The OED defines banter as “the playful and friendly exchange of teasing remarks”, and for me, this definition answers many of the questions. For an employer, while I appreciate it may be easier said than done, the holy grail should be about creating a culture of kindness, empathy, respect and dignity in the workplace where “the playful and friendly exchange of teasing remarks” is not only accepted but is welcome. It should not be about having a zero-tolerance approach to banter, which while minimising claims, results in a sterile working environment devoid of all humour, laughter and friendships.
What can employers do?
While many employers believe they have ticked this box because ‘we have a policy to cover that’, a policy which doesn’t accurately reflect the reality of the workplace, is not widely known or put into practice, and is never reviewed, is, from a legal and practical perspective, pretty much worthless (whether in terms of creating the right culture or defending claims). So how do we help employer clients to create this much aspired to workplace culture? In my view employers should be looking:
to conduct appropriate training with managers to ensure they understand and abide by the employer’s culture and policies;
to lead from the top – ensuring senior level management set an example;
to address problems as and when they arise rather than waiting for set meeting times or one to ones – burying your head in the sand will usually only exacerbate the problem;
to establish appropriate channels (perhaps by having an open-door policy) so that employees feel able to raise concerns, which they know will be addressed appropriately, without fear of victimisation;
to have a consistent approach to bullying, harassment and discrimination which is applied across the workforce, without exception; and
(where applicable) to have a consistent approach to sanctions.

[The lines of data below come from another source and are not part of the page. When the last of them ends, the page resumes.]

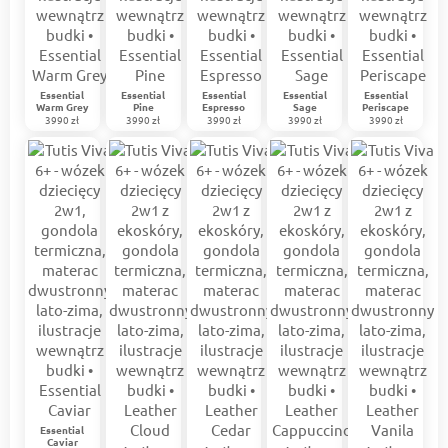
Essential
Essential
Essential
Essential
Essential
Warm Grey
Pine
Espresso
Sage
Periscape
3990 zł
3990 zł
3990 zł
3990 zł
3990 zł
Essential
Caviar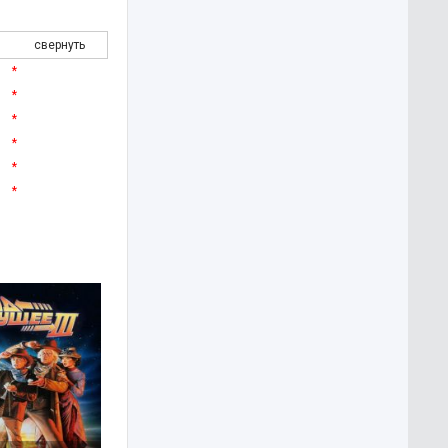
свернуть
*
*
*
*
*
*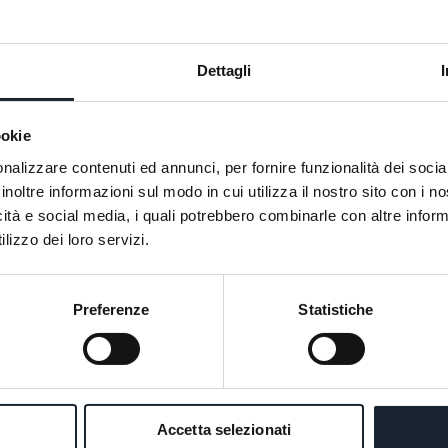
Dettagli
ookie
nalizzare contenuti ed annunci, per fornire funzionalità dei socia
inoltre informazioni sul modo in cui utilizza il nostro sito con i 
icità e social media, i quali potrebbero combinarle con altre inform
lizzo dei loro servizi.
Preferenze
Statistiche
Accetta selezionati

If an employer is going to tackle the enormous task of ensuring that a group of people who spend most of their working week together, but come from radically different backgrounds, may not ordinarily choose to spend time together (and quite frankly, might not even like each other), not only get along, but are able to work together in what can be a stressful and competitive environment, it is going to require a company-wide approach, time and devotion. A piece of paper pinned to a notice board promising to treat each other with respect and dignity isn’t going to cut it!
However, the holy grail is possible, and when the company gets there, it will usually be rewarded not only with fewer claims and grievances, but with a happier, more motivated, loyal and productive workforce, where concerns about which gifts are exchanged during Secret Santa become a thing of the distant past.